**USING THE INFORMATION**.
A. From the essay on flakery below, list every scapegoat it names for a flake.
B. Extend the essay on flakery below, starting right after its final sentence.

**DOCUMENT EXCERPT**.

::::::

Don’t Flake On Me

The wherewithal required to stay inside with a movie or a book or a game is as close to the x axis as it gets – physically, psychologically, and financially, it requires almost no effort. Thus the rise of flakery.

Flakery—the habitual failure to follow through on social commitments—is like a new piece of tender in the social economy: we all accept it. And the sympathy often evoked by the flake’s scapegoat, whether it’s work, sickness, tiredness, or lack of funds, lubricates our acceptance. But flakery is a problem, and here’s why:

1.            It makes people feel unimportant in a concrete, nondelusional way. The flake implicitly denies that other people’s lives are as real and as important as their own.

2.            It replicates like a virus. By flaking, you give license to others to do the same. And even if you don’t flake, you make it socially acceptable by accepting it.

It’s no longer particularly weird for people to not show up to an event. With some, it’s gotten to the point where you’re more surprised when they do show up.

I don’t believe most people are so inconsiderate as to make plans with the intention of flaking. I do, however, believe that we commit to things that we’re ambivalent about, knowing they can easily fire off a text message a couple hours before the scheduled engagement or post an apologetic message on Facebook the following day.

Which brings me to the Internet. As a source of information and entertainment, it’s decimated our need for one another, and the social networks dull the pain of that loss by making us feel like we’re still maintaining a social life, just online.

But on Facebook, no one ever says “Guess what happened today?” like they would to a person. They just go straight for the report.

And no one ever asks “Who’s the richest woman in the world?” or “What time do the Packers play this week?” or “Is there a MacBook program like MS Paint that I can use to draw some unscientific line graphs?” because they can just look it up and get the answer with more authority in less time and with less ego risk than it would take to pronounce the question and listen to someone answer it.

::::::

**SUPPLIED DATA**.
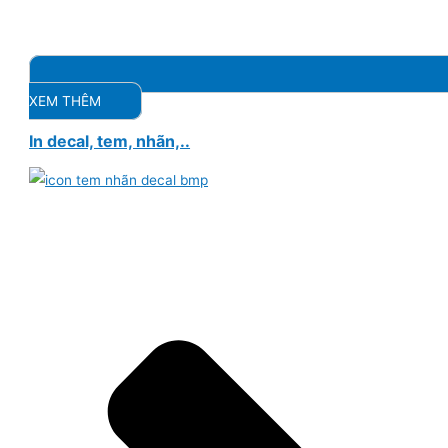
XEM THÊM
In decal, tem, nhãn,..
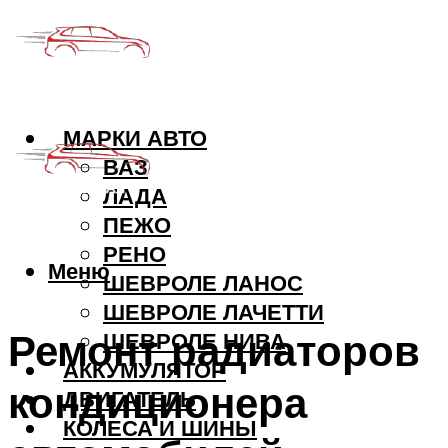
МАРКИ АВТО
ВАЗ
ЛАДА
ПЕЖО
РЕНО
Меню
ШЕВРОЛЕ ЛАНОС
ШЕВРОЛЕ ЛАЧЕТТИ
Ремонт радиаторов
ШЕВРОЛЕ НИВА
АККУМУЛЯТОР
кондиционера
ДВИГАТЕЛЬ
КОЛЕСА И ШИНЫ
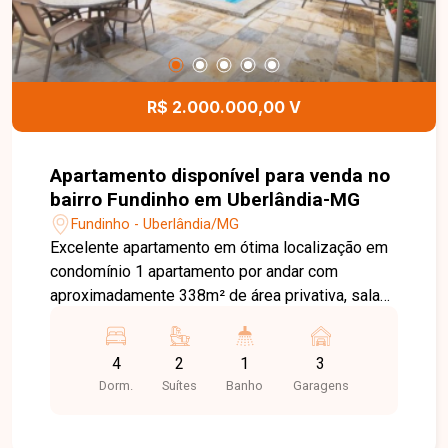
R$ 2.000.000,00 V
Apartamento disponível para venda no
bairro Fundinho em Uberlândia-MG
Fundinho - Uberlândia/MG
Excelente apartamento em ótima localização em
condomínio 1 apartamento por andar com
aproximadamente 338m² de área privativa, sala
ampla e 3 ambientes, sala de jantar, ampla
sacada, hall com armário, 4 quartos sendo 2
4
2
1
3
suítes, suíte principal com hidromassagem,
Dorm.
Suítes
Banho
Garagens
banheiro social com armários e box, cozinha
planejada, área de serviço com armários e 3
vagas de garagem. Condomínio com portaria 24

::::::

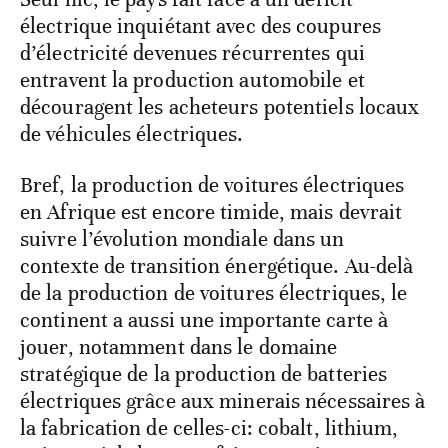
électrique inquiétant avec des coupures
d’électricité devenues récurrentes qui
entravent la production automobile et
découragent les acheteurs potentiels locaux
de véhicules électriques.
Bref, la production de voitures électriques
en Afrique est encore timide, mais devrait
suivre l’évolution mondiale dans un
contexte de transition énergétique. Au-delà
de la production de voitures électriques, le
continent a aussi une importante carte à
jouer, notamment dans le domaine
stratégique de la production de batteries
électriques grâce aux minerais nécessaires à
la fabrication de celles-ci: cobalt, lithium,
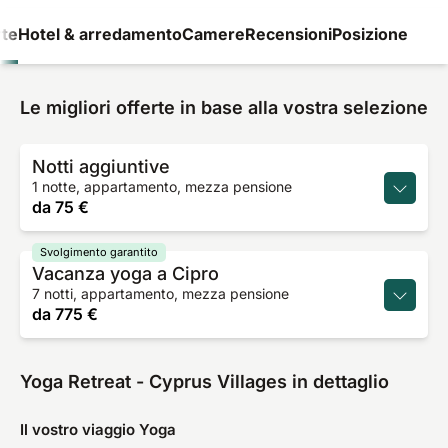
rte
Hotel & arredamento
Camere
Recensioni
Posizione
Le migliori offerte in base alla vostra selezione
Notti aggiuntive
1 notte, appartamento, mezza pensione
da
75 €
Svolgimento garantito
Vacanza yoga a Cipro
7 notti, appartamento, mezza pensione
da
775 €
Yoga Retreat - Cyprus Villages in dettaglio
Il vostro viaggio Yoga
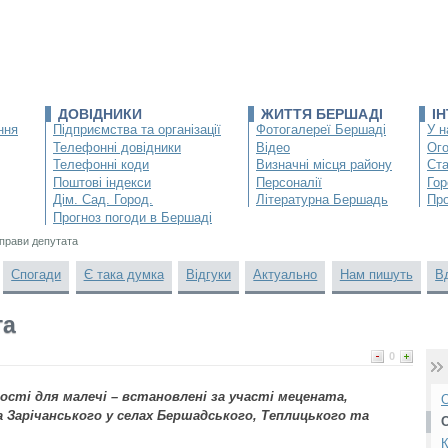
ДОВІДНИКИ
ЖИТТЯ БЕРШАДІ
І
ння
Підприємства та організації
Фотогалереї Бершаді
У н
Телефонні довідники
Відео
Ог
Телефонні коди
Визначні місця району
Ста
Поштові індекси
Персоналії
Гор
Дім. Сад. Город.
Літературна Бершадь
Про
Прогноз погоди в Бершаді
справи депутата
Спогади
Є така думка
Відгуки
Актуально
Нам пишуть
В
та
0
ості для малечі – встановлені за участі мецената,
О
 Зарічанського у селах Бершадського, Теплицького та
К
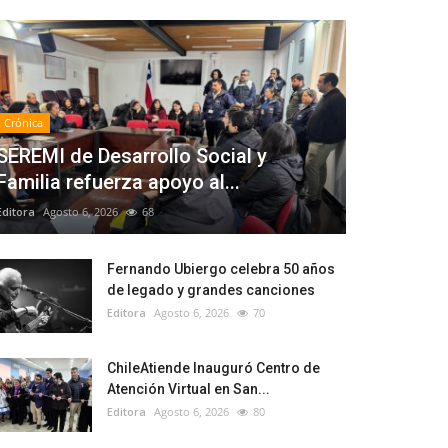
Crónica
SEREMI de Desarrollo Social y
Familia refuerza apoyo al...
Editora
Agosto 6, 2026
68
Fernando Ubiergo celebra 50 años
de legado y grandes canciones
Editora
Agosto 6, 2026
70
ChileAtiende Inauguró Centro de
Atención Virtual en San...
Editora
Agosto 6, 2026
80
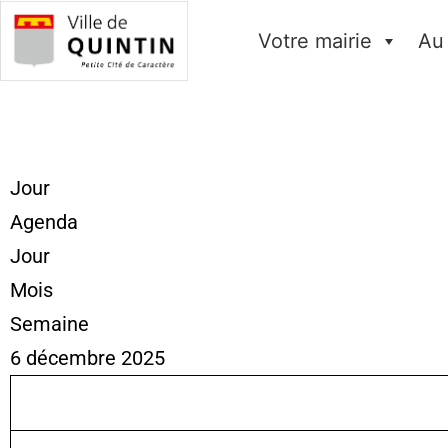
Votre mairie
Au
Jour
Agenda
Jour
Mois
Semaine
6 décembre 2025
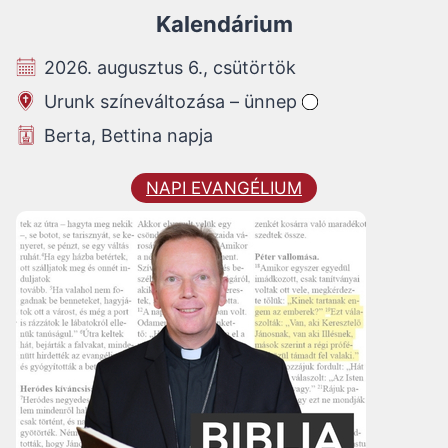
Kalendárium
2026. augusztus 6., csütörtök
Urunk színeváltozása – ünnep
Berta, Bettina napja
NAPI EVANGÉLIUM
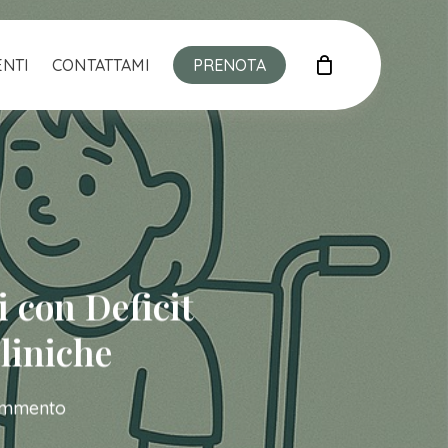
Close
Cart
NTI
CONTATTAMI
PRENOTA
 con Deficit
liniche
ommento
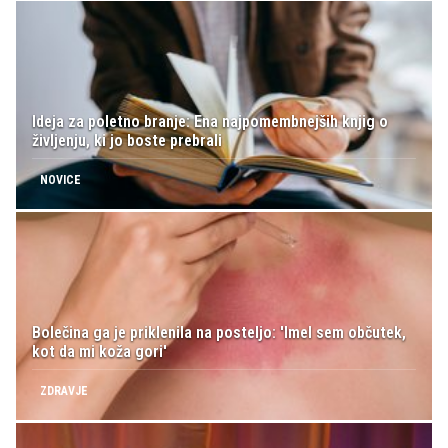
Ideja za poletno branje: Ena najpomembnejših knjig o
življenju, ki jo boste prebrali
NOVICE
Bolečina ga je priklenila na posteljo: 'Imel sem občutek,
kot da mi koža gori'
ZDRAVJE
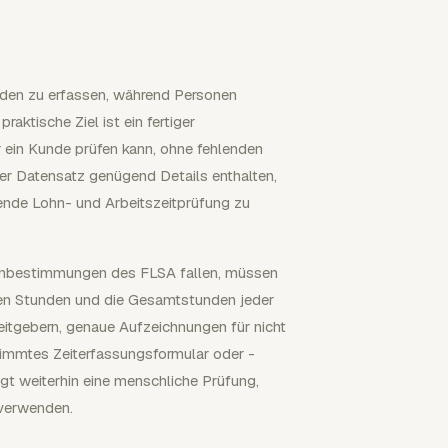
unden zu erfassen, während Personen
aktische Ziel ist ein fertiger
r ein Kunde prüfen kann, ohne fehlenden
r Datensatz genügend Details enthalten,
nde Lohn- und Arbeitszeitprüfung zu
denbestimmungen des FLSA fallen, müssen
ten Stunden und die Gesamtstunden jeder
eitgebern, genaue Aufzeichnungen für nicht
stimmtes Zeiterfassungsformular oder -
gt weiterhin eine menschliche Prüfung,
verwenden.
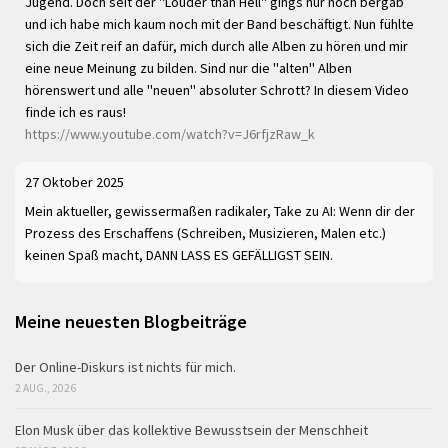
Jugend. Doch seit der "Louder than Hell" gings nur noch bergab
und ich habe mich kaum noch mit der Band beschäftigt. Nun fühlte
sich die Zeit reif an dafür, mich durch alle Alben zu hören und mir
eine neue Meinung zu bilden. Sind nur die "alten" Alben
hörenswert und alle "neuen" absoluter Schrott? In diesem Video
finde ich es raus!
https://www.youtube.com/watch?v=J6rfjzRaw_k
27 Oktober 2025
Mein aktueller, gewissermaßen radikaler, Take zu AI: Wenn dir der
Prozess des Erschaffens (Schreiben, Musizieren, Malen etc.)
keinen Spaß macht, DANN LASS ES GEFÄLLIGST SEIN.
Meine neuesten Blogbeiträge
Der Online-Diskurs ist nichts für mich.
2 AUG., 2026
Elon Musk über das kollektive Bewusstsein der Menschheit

::::::

**ANSWERS BY TASK**.
A.
- work
- sickness
- tiredness
- lack of funds

B.
Meanwhile, online communication has taken on qualities—intermittent, coded, self-centered, lexically deficient—that we would use to communicate with machines. Tangibly, we are contacting mere machines: I enter it into mine, and you extract it from yours. And I am not there with you when you receive my message, which further undermines the human, intimacy-building property that, for most of history, constituted the very crux of communication.

Which may be why in recent years I’ve noticed a significant increase in people describing situations as “awkward.” The incidents they refer to are almost always in real life––a term we now use to distinguish the life that takes place in spacetime (the kind you can actually feel) from its 5+ shadowy iterations (Facebook, Twitter, OKCupid, Tumblr, texting, etc.). Maybe the rise of the word “awkward” represents the crossing of a threshold: now that the majority of our interactions are electronically mediated (meaning we can blatantly ignore each other, respond to things at our leisure, and refine every message until it says what we want to say), the unprocessed nature of real life—something we never noticed before—stands in sharp relief.

Awkward is just a less jarring word for uncomfortable. But who was ever totally comfortable tripping on a sidewalk slab? Being called the wrong name? Asking a woman who’s not pregnant when she’s due? Walking into an unlocked bathroom to see that someone’s already sitting there? Waving to someone who was waving at someone else? Saying “I love you” and getting “thanks” in return?

No one. But because our default state is one of unprecedented comfort (Grubhub and Netflix, anyone?), we notice the discomfort more. And that’s the rub.